Essential RAG Reading List
To build production-ready Retrieval-Augmented Generation systems, every developer must understand the core mechanics of retrieval, context routing, and structural indexing.
Here are the 5 foundational papers that form the core curriculum of modern RAG engineering.
1. Dense Passage Retrieval (DPR)
- Paper: Dense Passage Retrieval for Open-Domain Question Answering (Karpukhin et al., 2020)
- Link: arXiv:2004.04906
What you will learn:
- Vector Embeddings: How dual-encoder architectures map questions and documents into the same low-dimensional vector space.
- Semantic Search: Why dense vector representations outperform traditional exact-keyword matching (like BM25) by capturing intent.
- MIPS Mechanics: The foundation of Maximum Inner Product Search used by vector databases today.
2. The Original RAG Paper
- Paper: Retrieval-Augmented Generation for Knowledge-Intensive NLP Tasks (Lewis et al., 2020)
- Link: arXiv:2005.11401
What you will learn:
- Parametric vs. Non-Parametric Memory: How to combine frozen LLM weights with an external, dynamic knowledge base.
- Prompt Conditioning: The exact mechanics of passing retrieved contexts into a generator to ground its outputs.
- Hallucination Mitigation: How the system dynamically calculates token probabilities based on source documents to improve factual accuracy.

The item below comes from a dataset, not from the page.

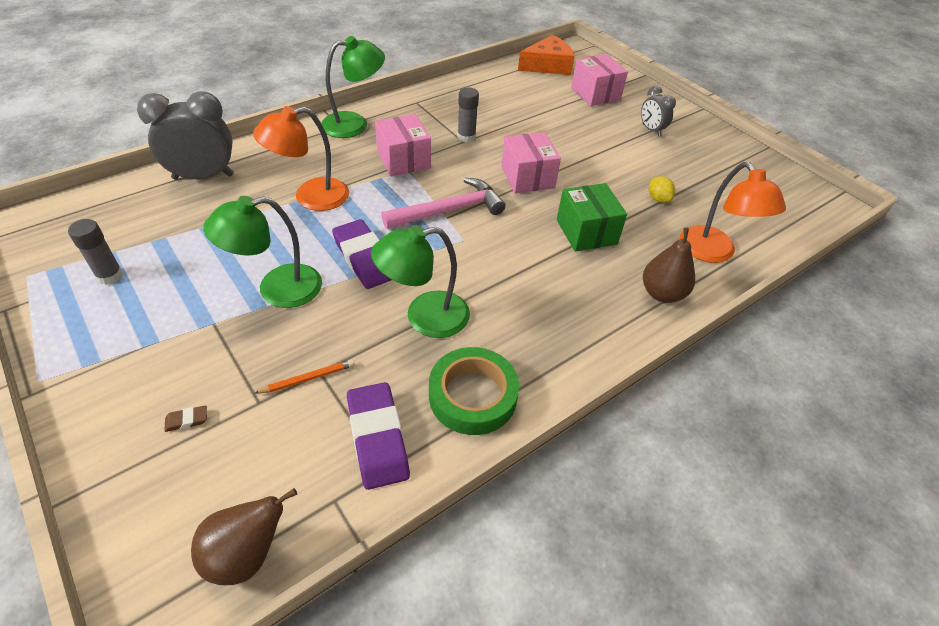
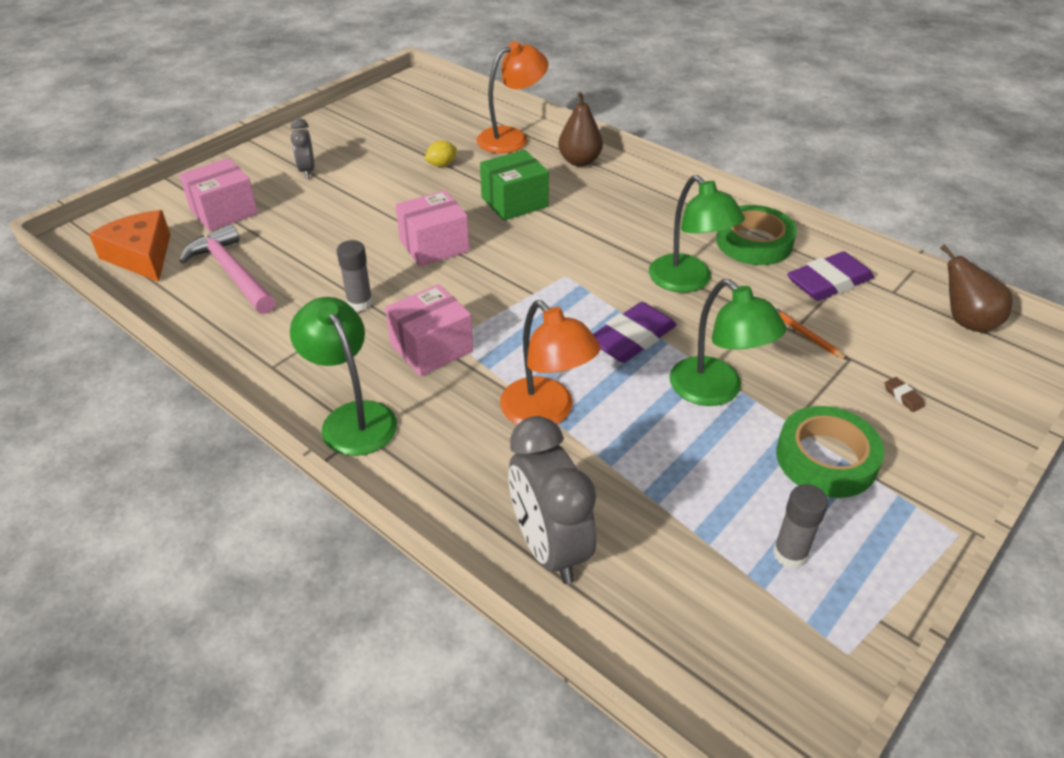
camera: 100 degrees left, 5 degrees down
pink hammer [381,178,506,229] -> pink hammer moved to [179,224,275,314]
grey clock [641,86,676,136] -> grey clock turned 120 degrees clockwise [291,118,314,178]
none -> green tape [776,406,884,498]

3. Fusion-in-Decoder (FiD)
- Paper: Leveraging Passage Retrieval with Generative Models for Open-Domain Question Answering (Izacard & Grave, 2020)
- Link: arXiv:2007.01282
What you will learn:
- Context Stuffing Solutions: How to scale your system to process dozens of retrieved text chunks without blowing past LLM context windows.
- Late Fusion: The practice of encoding text chunks independently and combining their information inside the decoder layers.
- Lost-in-the-Middle Prevention: Basic strategies for managing attention weights when multiple source documents compete for relevance.
4. The RAG Survey
- Paper: Retrieval-Augmented Generation for Large Language Models: A Survey (Gao et al., 2023)
- Link: arXiv:2312.10997
What you will learn:
- RAG Evolution: The structural differences between Naive RAG, Advanced RAG, and Modular RAG.
- Pre/Post-Retrieval Pipelines: How to build production components like query rewriting, reranking, and context compression.
- Evaluation Frameworks: Standard patterns for benchmarking retrieval quality and generation faithfulness.
5. GraphRAG
- Paper: From Local to Global: A Graph RAG Approach to Query-Focused Summarization (Edge et al., 2024)
- Link: arXiv:2404.16130
What you will learn:
- Global Querying: How to solve aggregate questions (e.g., "What are the overarching themes?") where traditional vector search fails.
- Knowledge Graph Indexing: Using LLMs to extract entities, relationships, and claims from unstructured text chunks.
- Hierarchical Summarization: How to pre-summarize community clusters within a graph to answer complex, high-level questions efficiently.